WORK TO COMPLETE
Copy the listing exactly, please, and keep every picture out of it.

DATA SHOWN
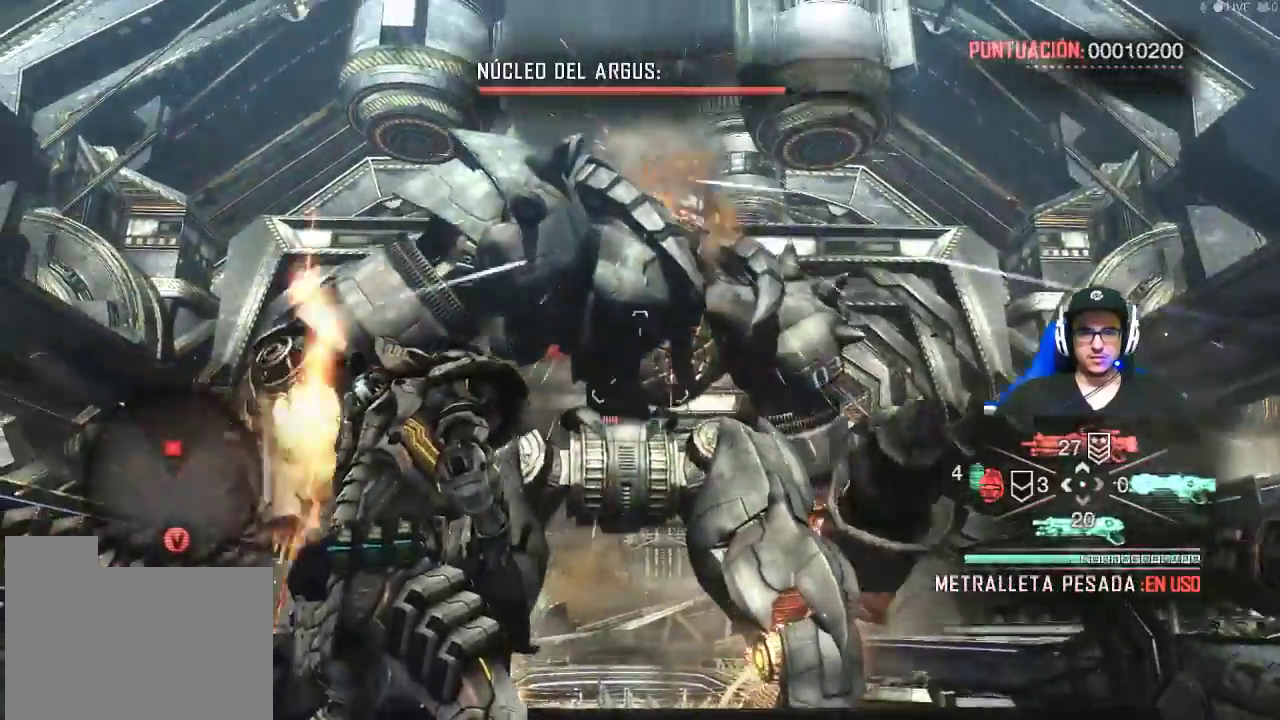
{"keys": ["d", "w"], "mouse": [], "events": [[200, "d", "down"], [284, "w", "down"]]}
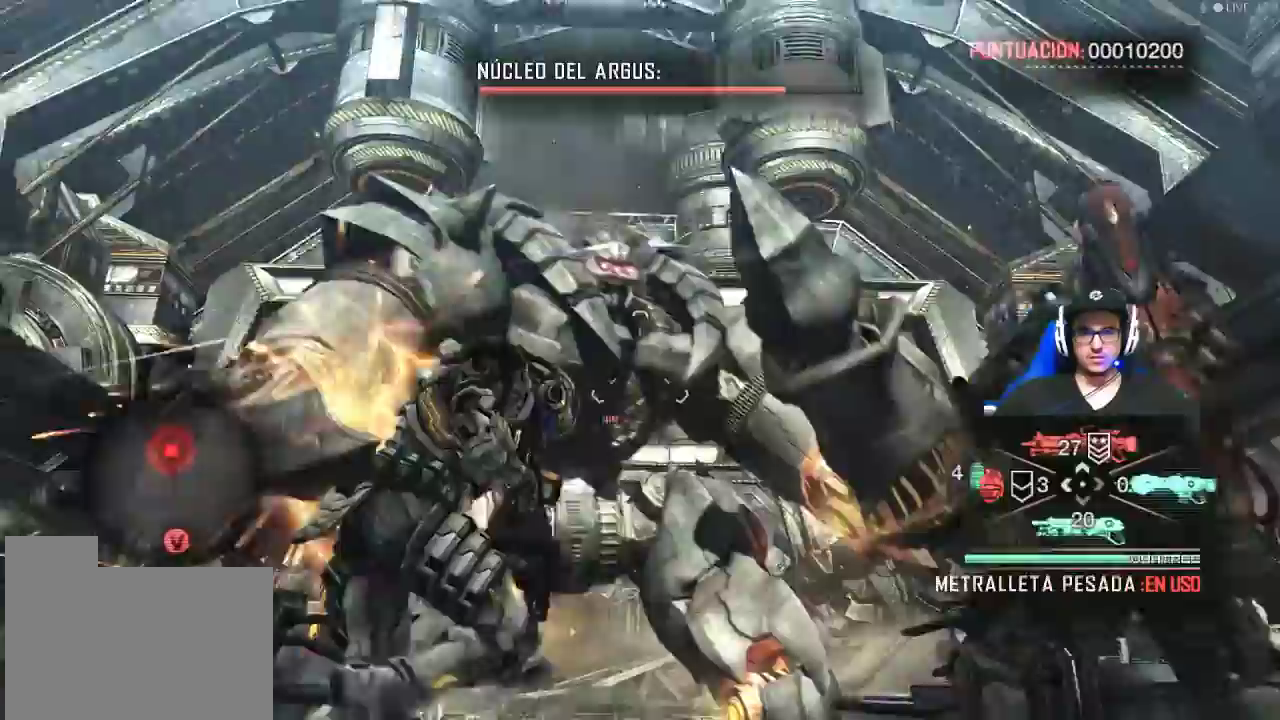
{"keys": ["d", "s"], "mouse": ["right"], "events": [[250, "w", "up"], [350, "mouse_right", "down"], [400, "s", "down"]]}
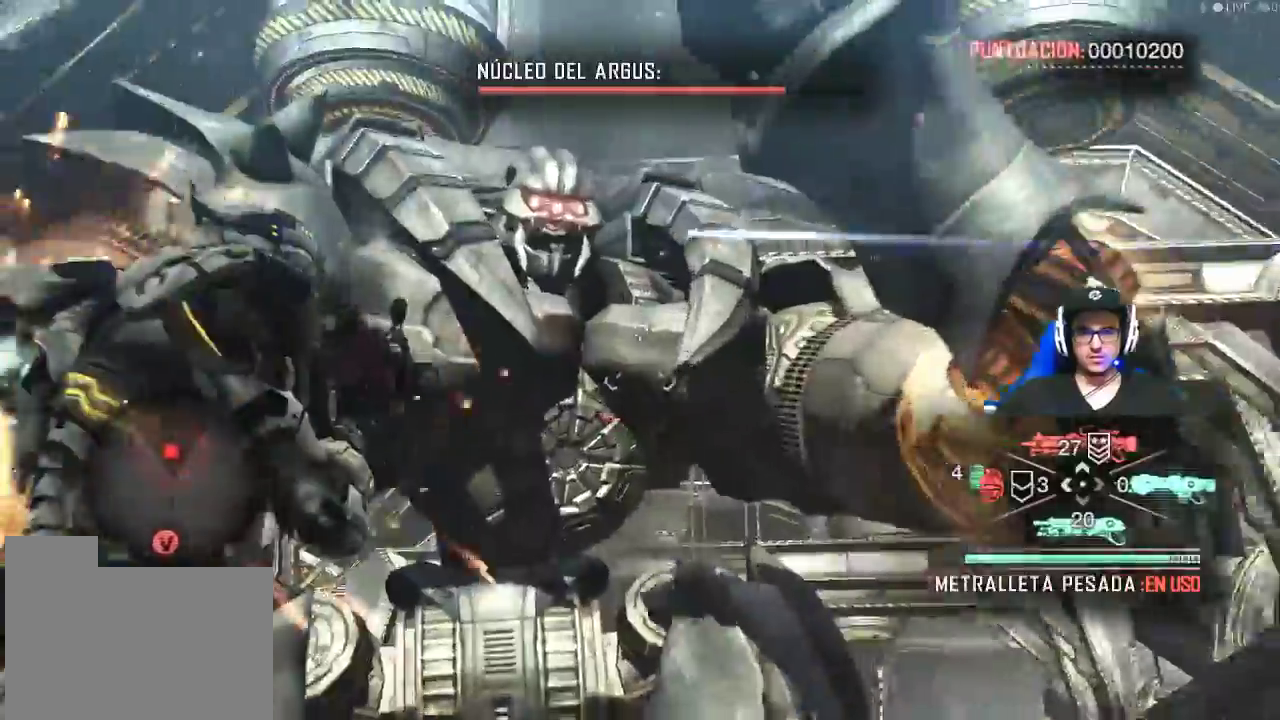
{"keys": ["d", "s"], "mouse": ["left", "right"], "events": [[134, "mouse_left", "down"]]}
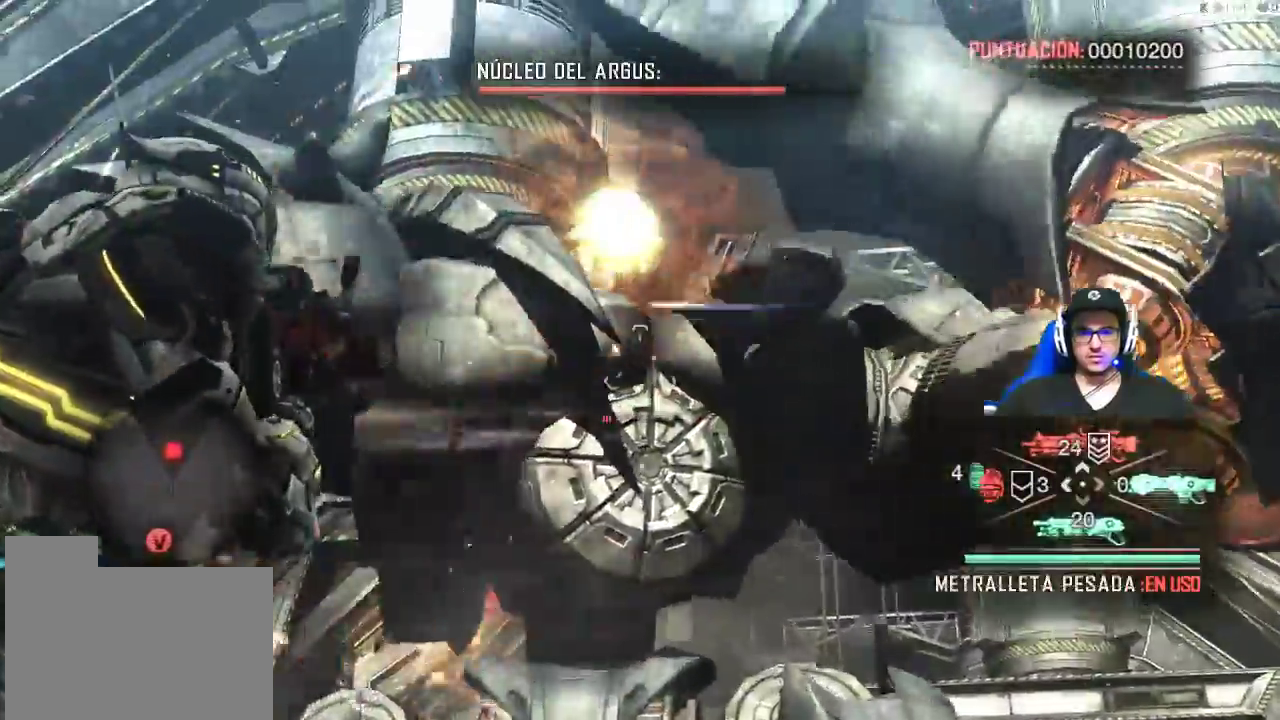
{"keys": ["d"], "mouse": ["right"], "events": [[384, "s", "up"], [484, "mouse_left", "up"]]}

YOUR SOLUTION
{"keys": ["d", "w"], "mouse": [], "events": [[200, "d", "down"], [284, "w", "down"]]}
{"keys": ["d", "s"], "mouse": ["right"], "events": [[250, "w", "up"], [350, "mouse_right", "down"], [400, "s", "down"]]}
{"keys": ["d", "s"], "mouse": ["left", "right"], "events": [[134, "mouse_left", "down"]]}
{"keys": ["d"], "mouse": ["right"], "events": [[384, "s", "up"], [484, "mouse_left", "up"]]}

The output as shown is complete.